Monday, Sep. 23, 1957

Gouges from Goodie

For two weeks California's Governor Goodwin Knight watched in fuming silence while U.S. Senator William Fife Knowland rushed around the state running hard for governor without even declaring for the job (TIME, Sept. 16). This week Goodie Knight broke his silence and fired point-blank at Knowland on the issue of labor policy.

Before a California Federation of Labor convention at Oakland (Knowland's home town), Knight boomed: "The intelligent, fair-minded men and women of the Republican Party in California are not going to abdicate and permit the Grand Old Party to become an antilabor party. No man with a reputation for belligerence either in international affairs or domestic affairs, no matter how high-principled he may be, is safe for executive office in the Federal Government today. And he is equally unsafe to be entrusted with the governorship of California."

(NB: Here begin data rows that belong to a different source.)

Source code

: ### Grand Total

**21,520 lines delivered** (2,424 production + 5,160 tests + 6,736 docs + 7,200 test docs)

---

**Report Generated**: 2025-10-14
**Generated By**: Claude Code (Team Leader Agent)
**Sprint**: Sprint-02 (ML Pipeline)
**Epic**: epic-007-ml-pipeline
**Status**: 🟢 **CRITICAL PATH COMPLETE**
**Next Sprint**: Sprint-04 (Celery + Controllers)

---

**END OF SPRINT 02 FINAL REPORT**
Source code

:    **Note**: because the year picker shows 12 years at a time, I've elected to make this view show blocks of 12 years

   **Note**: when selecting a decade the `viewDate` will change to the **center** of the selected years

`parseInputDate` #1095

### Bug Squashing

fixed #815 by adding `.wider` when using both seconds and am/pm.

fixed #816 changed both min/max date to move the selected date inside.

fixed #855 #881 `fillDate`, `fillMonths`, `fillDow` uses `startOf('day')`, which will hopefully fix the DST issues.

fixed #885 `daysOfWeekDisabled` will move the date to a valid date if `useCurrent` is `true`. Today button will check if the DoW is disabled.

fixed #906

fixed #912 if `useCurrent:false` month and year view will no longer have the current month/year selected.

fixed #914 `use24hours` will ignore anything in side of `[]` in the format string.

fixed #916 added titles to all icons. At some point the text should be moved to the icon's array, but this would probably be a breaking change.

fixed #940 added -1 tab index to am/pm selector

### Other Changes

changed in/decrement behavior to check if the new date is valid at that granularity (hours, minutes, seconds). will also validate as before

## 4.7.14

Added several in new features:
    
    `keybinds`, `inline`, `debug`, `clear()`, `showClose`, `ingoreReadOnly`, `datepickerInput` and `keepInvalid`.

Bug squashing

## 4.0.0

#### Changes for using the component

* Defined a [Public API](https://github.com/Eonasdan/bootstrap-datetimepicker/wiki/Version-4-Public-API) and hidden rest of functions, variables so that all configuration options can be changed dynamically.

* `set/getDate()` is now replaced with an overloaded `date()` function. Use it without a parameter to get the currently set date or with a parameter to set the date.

Knight's round was the second half of a double barrel. Earlier, two pro-Knight officers of the G.O.P. State Central Committee sent California Republicans a letter bemoaning "impending Republican Party suicide," suggesting that Bill Knowland remove himself as a gubernatorial possibility. Knowland "cannot possibly muster the broad popular support which is necessary to win the governorship," the letter said, and if he insists on a knockdown, drag-out primary with Knight, "the resultant Democratic swing well might take not only the governorship but the other major constitutional posts, the U.S. Senatorship, the majority of the Congressional delegation and the Legislature."

If the Knight blasts bothered Knowland he did not show it. He was moving through Southern California, drawing big crowds (a congregation of 1,000 at St. Paul Baptist Church in Los Angeles' Negro section gave him a scroll for his work on the civil rights bill). Openly tapping the well of conservatism in California, he continued to call for restrictive labor legislation. Did he think he was driving California Republicanism to suicide to further his own ambitions? Why, said Bill Knowland with his frozen grin, a brisk primary might inject new life into the California G.O.P.